Information provided -
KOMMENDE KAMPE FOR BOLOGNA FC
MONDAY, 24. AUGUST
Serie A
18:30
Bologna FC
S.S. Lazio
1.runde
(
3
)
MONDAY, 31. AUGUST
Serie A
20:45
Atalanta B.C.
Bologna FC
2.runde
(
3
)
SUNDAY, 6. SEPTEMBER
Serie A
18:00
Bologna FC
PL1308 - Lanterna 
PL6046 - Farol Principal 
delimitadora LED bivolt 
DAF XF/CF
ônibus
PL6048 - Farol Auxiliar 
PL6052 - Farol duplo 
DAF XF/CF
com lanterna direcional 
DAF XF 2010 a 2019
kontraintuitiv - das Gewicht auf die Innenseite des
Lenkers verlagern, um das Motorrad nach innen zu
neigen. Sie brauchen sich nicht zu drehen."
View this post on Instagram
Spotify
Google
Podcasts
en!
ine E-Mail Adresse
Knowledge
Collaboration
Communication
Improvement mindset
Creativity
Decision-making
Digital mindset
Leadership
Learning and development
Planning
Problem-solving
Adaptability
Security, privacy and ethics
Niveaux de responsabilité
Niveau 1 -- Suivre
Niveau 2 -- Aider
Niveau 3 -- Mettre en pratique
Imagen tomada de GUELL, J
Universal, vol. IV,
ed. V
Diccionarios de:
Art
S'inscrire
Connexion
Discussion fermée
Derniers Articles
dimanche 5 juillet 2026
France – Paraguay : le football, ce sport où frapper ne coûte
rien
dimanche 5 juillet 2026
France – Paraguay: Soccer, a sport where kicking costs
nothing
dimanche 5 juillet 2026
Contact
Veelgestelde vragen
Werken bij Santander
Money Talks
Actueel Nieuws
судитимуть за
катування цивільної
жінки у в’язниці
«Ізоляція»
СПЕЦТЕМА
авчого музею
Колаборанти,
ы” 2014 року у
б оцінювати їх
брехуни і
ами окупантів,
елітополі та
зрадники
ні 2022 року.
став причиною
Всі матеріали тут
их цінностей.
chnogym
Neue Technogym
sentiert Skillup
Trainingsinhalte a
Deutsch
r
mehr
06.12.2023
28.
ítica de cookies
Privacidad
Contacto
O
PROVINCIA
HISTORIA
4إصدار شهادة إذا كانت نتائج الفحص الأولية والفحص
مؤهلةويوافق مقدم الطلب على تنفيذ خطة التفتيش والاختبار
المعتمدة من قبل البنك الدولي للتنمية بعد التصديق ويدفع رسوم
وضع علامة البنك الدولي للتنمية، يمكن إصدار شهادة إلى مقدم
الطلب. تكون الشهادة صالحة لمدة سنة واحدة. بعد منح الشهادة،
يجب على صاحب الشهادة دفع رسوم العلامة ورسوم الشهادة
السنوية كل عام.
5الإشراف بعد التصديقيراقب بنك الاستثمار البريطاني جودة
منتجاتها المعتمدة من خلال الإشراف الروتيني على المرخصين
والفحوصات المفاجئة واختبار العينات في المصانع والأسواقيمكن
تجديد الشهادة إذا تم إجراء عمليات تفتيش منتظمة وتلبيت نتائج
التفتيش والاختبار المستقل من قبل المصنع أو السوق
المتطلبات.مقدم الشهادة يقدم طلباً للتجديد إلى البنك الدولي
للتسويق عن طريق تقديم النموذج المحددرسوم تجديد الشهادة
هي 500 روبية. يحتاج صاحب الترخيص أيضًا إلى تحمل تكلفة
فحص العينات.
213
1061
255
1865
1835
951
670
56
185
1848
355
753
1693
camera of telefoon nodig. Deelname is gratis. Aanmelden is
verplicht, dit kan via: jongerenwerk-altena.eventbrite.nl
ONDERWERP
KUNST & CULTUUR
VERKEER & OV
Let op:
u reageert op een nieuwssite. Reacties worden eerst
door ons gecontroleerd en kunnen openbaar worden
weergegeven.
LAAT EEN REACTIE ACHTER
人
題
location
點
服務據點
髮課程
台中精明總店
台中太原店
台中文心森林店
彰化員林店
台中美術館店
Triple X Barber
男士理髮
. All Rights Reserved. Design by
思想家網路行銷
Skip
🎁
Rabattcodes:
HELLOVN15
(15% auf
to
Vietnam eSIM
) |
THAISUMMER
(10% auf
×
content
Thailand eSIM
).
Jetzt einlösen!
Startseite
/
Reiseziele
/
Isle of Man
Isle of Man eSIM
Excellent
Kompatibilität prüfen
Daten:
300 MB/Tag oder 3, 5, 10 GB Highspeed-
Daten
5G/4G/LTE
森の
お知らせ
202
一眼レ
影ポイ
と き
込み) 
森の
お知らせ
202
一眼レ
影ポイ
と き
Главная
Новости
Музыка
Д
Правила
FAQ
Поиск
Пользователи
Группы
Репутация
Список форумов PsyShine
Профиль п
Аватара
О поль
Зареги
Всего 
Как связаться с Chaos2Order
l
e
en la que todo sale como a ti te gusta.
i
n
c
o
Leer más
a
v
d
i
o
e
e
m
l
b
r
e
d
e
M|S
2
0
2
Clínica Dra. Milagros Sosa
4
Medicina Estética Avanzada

Directions for this task - Which lines above hold the word "worden"? Copy each of them.

Solution -
u reageert op een nieuwssite. Reacties worden eerst
door ons gecontroleerd en kunnen openbaar worden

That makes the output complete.